“Get On Up:” James Brown’s life story, sort of

This non-chronological bio-pic is well-acted and worth seeing but a bit confusing.

Director Tate Taylor attempts to go the distance in telling the story of a complex man who became the Godfather of Soul. This story of James Brown‘s life ranges from his childhood in the remote woods of Augusta, Ga., where his father was abusive and his mother abandoned him, to his upbringing in a brothel after his father left him, to his incarceration for stealing a suit, to his stardom and eventual eccentricity that had people questioning his sanity.

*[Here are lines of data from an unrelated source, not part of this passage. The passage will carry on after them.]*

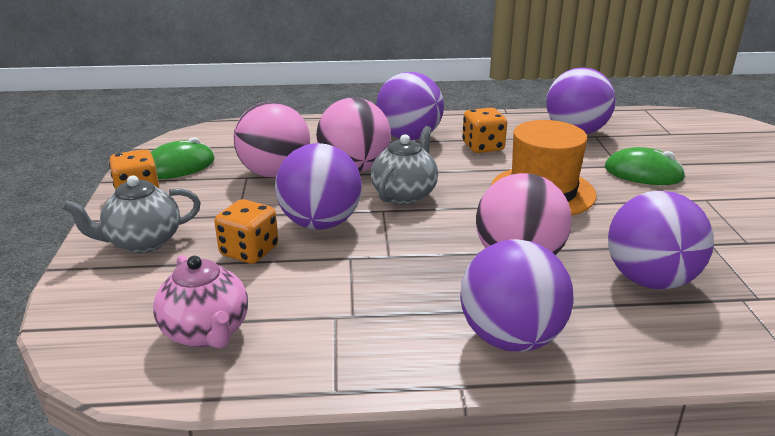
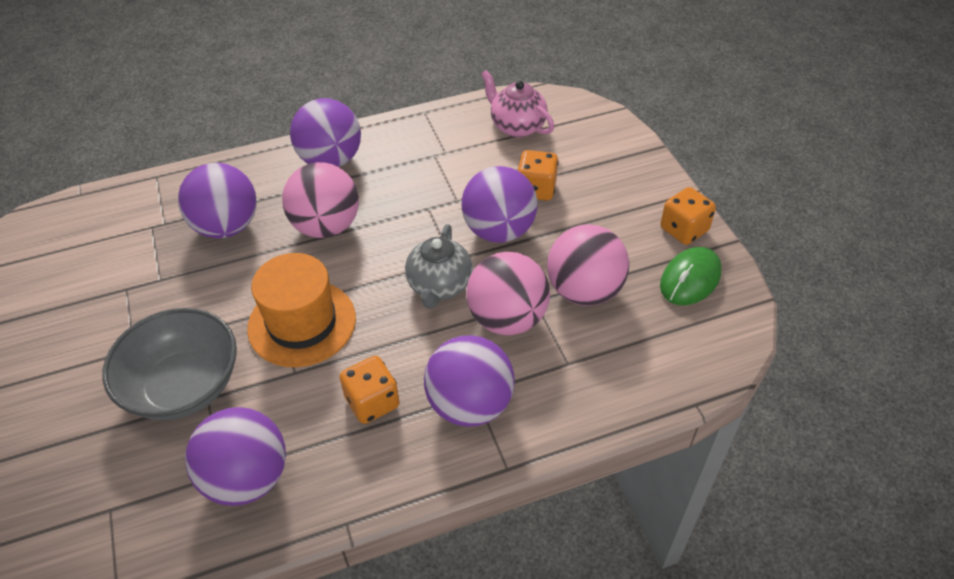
camera: 165 degrees right, 20 degrees up
grey teapot [62,175,201,253] -> none
green mouse [605,147,686,185] -> grey bowl [102,308,237,421]

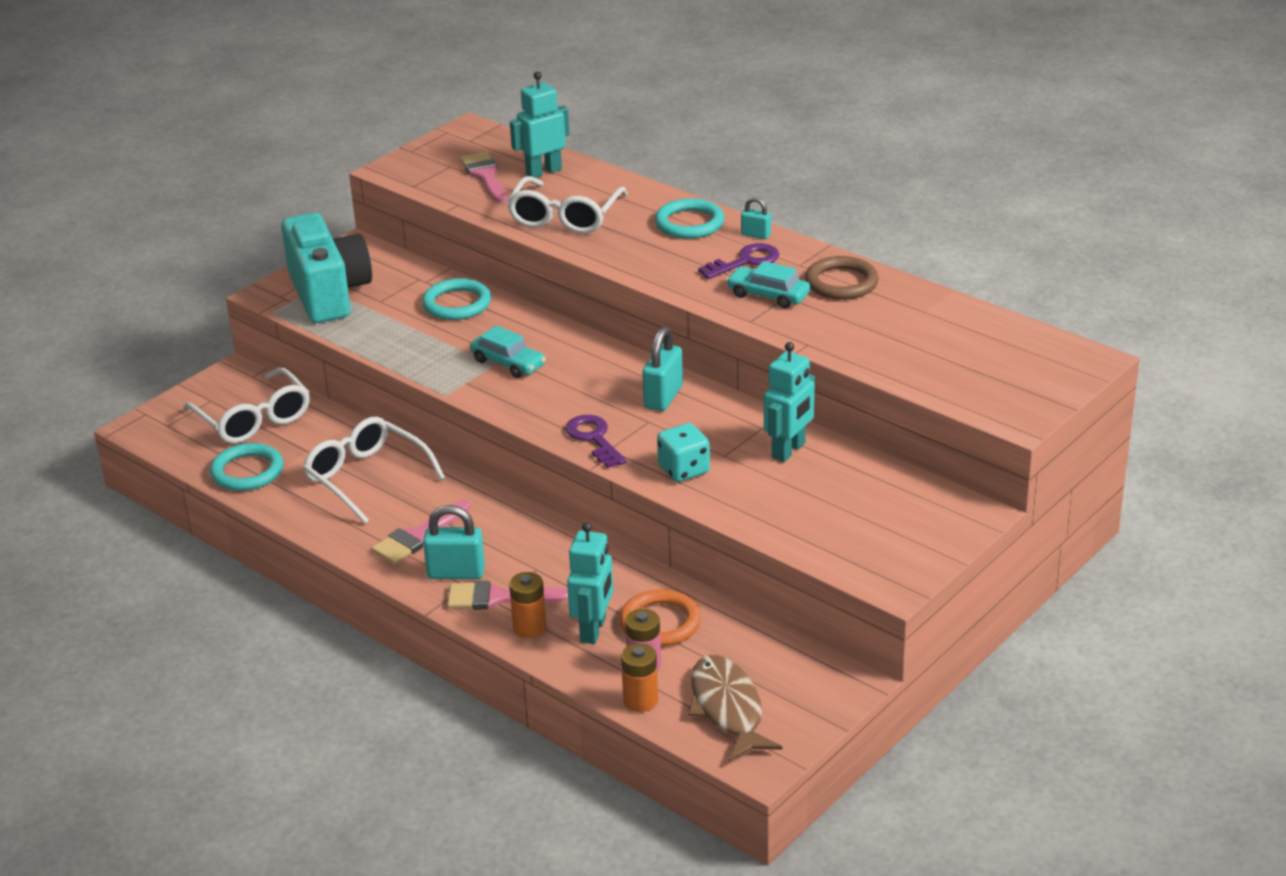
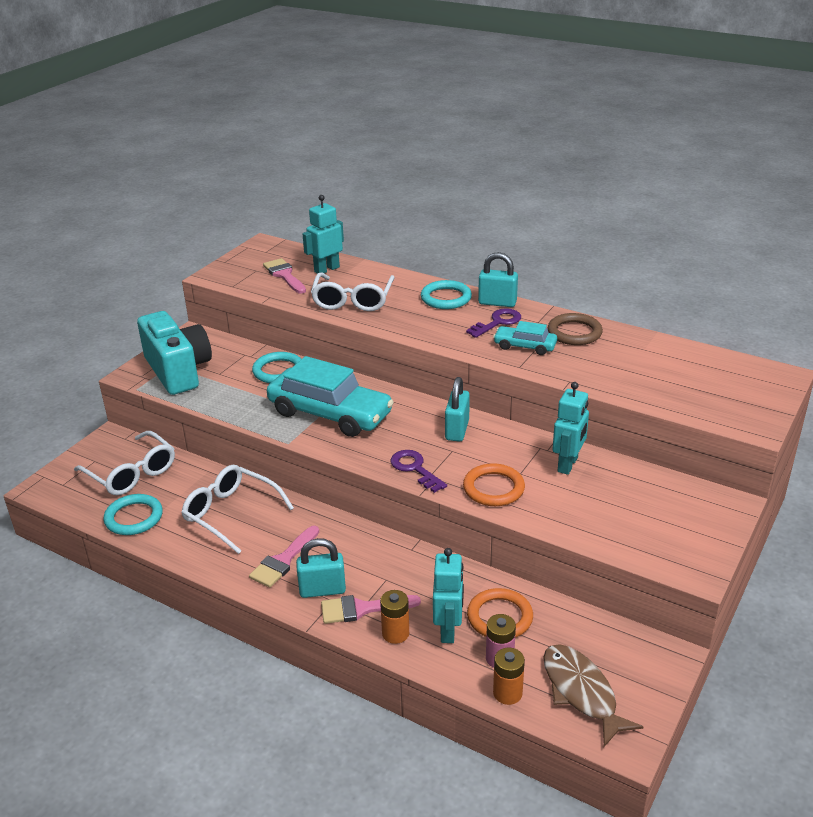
camera: 10 degrees left, 0 degrees up
turquoise car [470,326,546,378] -> turquoise car [267,356,394,437], size x2.05
turquoise dice [657,423,710,482] -> orange ring [463,463,525,506]
turquoise padlock [741,197,771,239] -> turquoise padlock [478,252,518,307], size x1.77

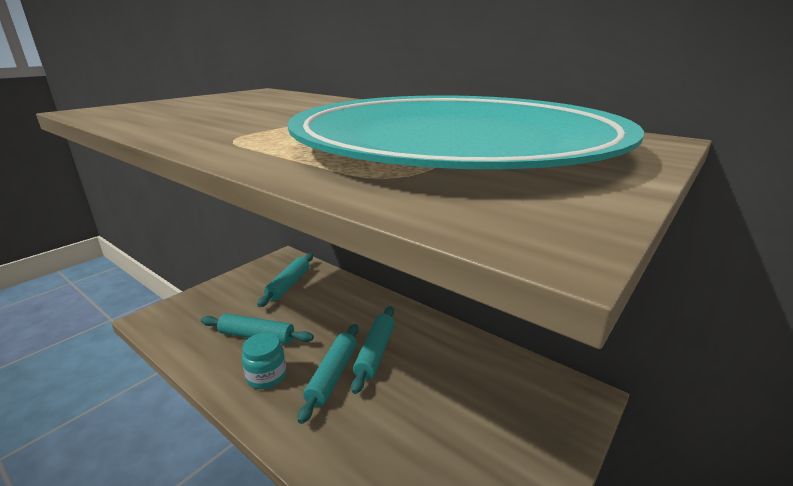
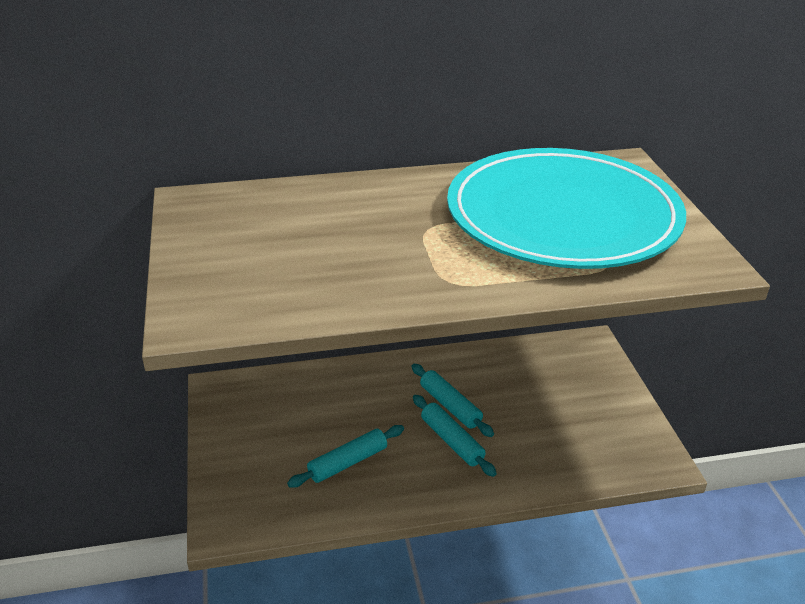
camera: 50 degrees left, 10 degrees up
turquoise jar [242,333,286,389] -> none
turquoise rolling pin [257,253,313,307] -> none

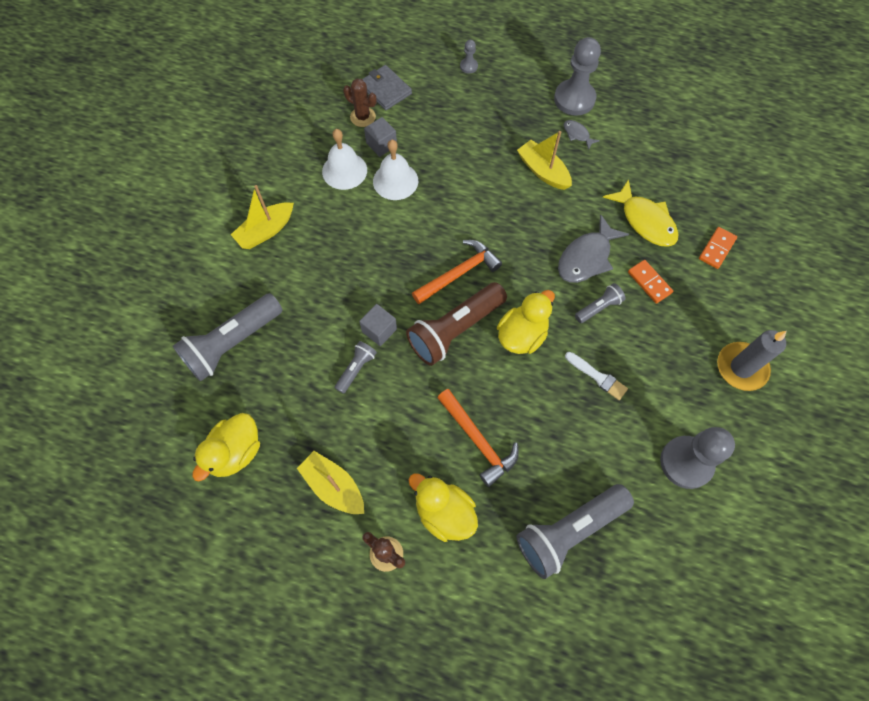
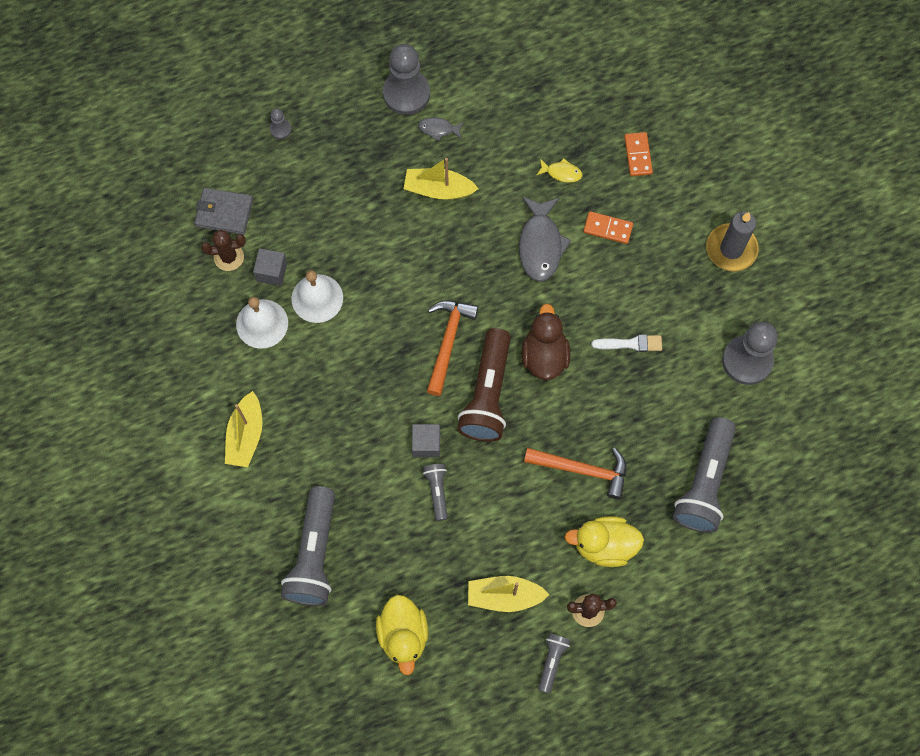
camera: 40 degrees left, 5 degrees up
yellow duck [497,290,555,354] -> brown duck [522,304,570,380]
grey flashlight [575,283,626,323] -> grey flashlight moved to [538,633,571,694]
yellow fish [603,179,678,247] -> yellow fish [537,158,582,183], size x0.50

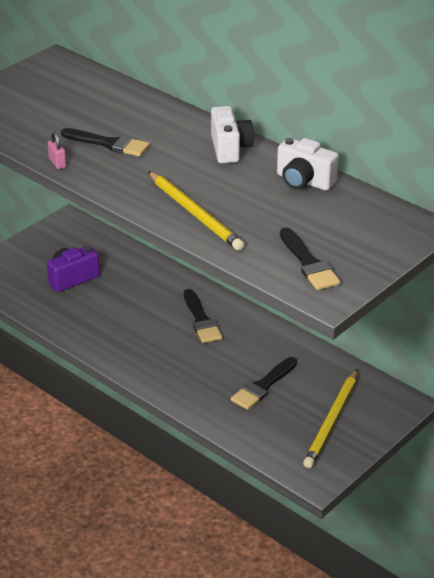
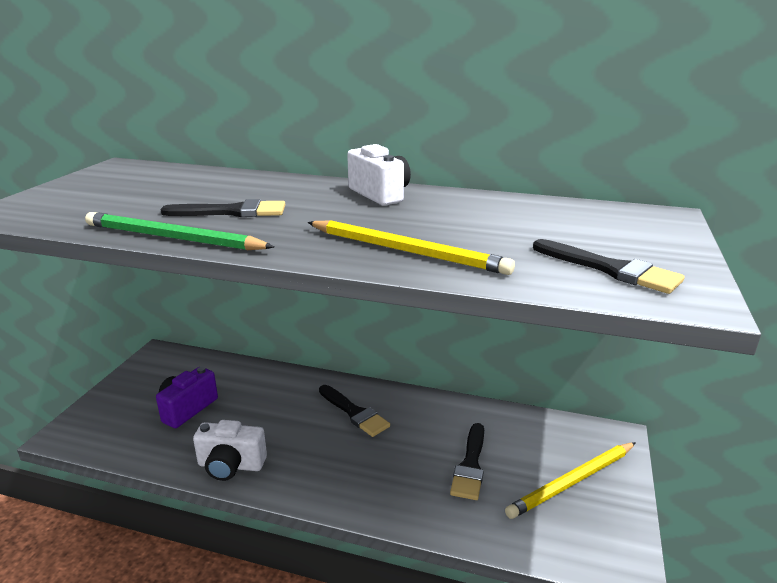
camera: 25 degrees left, 10 degrees down
pink padlock [48,132,66,169] -> green pencil [85,212,274,250]
white camera [277,138,339,191] -> white camera moved to [193,420,267,481]
yellow pencil [303,369,358,468] -> yellow pencil turned 60 degrees clockwise [505,442,636,519]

Unfortunately, the story is not told in any distinctive order, which can be confusing at times.

The film sets sail on the 73-year voyage of Brown’s life with a snippet of a scene of Brown shooting up his own establishment because a woman used his toilet. Then, it goes into his childhood and bounces back and forth throughout to scenes of his trip to Vietnam, his rise to fame through the gospel scene, his childhood and super stardom. The one constant throughout, with the exception of his young childhood, is the presence of his best friend and sidekick for most of his career, Bobby Byrd.

The most amazing characteristic of the film is the chemistry between Brown (Chadwick Boseman) and Byrd (Nelsan Ellis). Boseman emulates Brown with an energy that translates to the screen in a way that would only be fitting for the Godfather himself. Ellis matches that with a calmness that is fitting for a sidekick with a big personality. Dan Aykroyd, Viola Davis and Octavia Spencer also have standout performances as supporting characters that were both vital and brief in Brown’s life.

The only real qualms I had with the film were the questions I had in between the bouncing back and forth from scene to scene. There are many themes, ideas and characters that are introduced and never concluded, which left me wondering what the story would be like if it were simply told chronologically. Also, there are a handful of times where Boseman speaks directly to the audience, which is both jarring unnecessary. The story is strong on its own and probably didn’t need to be told in a non-traditional fashion, but Get On Up is worth seeing.